Don't get me wrong. There are circumstances in which consistency is genuinely important. One of the facts of life in teaching is that every field necessarily has its own set of concepts, and terminology to go along with them, and students have to learn that — even though they've been taught to vary their vocabulary and not just keep using the same words over and over again (good advice, but it has its limitations) — there's very little wiggle room with technical terms. Thesaurisizing is a really bad move.

There are other cases where you would not want to vary the form of expressions, for fear that readers or hearers would read too much into the choice of variant.

But there are also cases where the variants are just part of a big pool of variation, with different people doing different things, and if there's any way in which one variant conveys a different tinge from others, that difference is well below almost everybody's consciousness and might reasonably be treated as a random effect.

In which case, nobody should care.

In particular: when there are widespread differences in punctuation or spelling, so that pretty much everyone will be exposed to variants, rigidly enforcing a choice of variants won't help readers one bit. They'll be used to confronting the variants, and they won't notice your meticulous choice of one of them. Frankly, my dear, they don't give a damn. Only readers who are fanatically attached to "rules" would notice, much less care about, my using travelling (with consonant-letter doubling) at one point in my writing and canceled (with no doubling) at another.

No, no, I'm not saying that Anything Goes. I'm saying that SOME distinctions are of no consequence. And, more important that it's a mistake to spend energy on such distinctions (including beating them into the heads of small children, as if they were God's word).

I do understand where this disproportionate emphasis on tiny inconsequential points of writing comes from: this stuff is really easy to (attempt to) regulate, while more significant matters of grammar, style, and usage are much harder to grapple with. In addition, a lot of people think there's got to be One Right Way.

Four final notes.  First, on some points, some style guides will describe stylistic choices without insisting on one of them. But invariably the guides will go on to say that a writer should pick one scheme and use it consistently. In many cases, I can't see the point of this advice.

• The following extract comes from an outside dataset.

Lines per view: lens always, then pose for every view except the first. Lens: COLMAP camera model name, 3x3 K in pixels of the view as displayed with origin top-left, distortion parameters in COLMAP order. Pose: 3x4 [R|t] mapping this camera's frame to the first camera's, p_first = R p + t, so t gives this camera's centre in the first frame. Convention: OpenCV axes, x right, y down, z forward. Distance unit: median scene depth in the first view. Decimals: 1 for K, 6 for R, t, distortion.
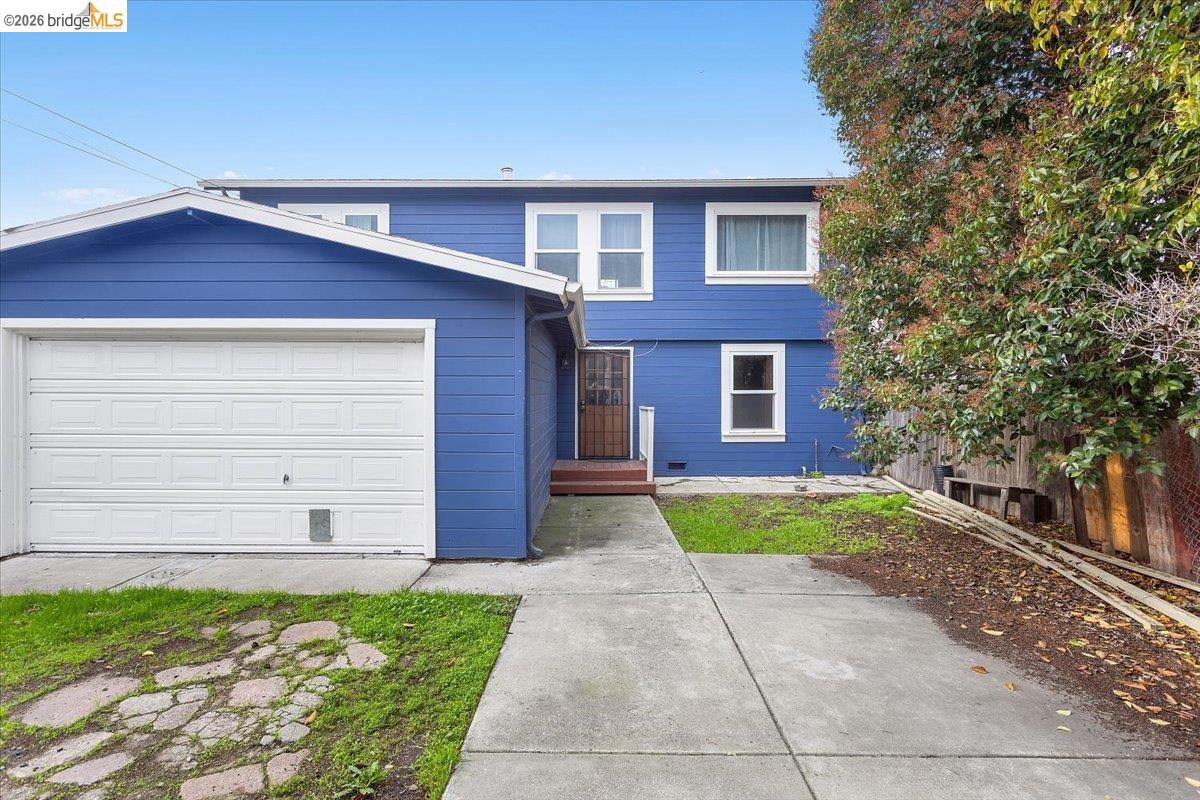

Second, the schemes almost always turn out to be more complex than they appear at first. Note the exceptions and provisos in my discussion of the NYT's scheme for periods in abbreviations using initial letters. 

Third, the schemes also turn out to be hard to adhere to consistently. Variation in practice will crop up, as in my examples above from the NYT. Is achieving consistency worth the effort it takes to root out these variants?

Fourth, each scheme usually has something going for it (if only the weight of tradition), so that it's not possible to claim that one scheme has to be right. They're just conventions.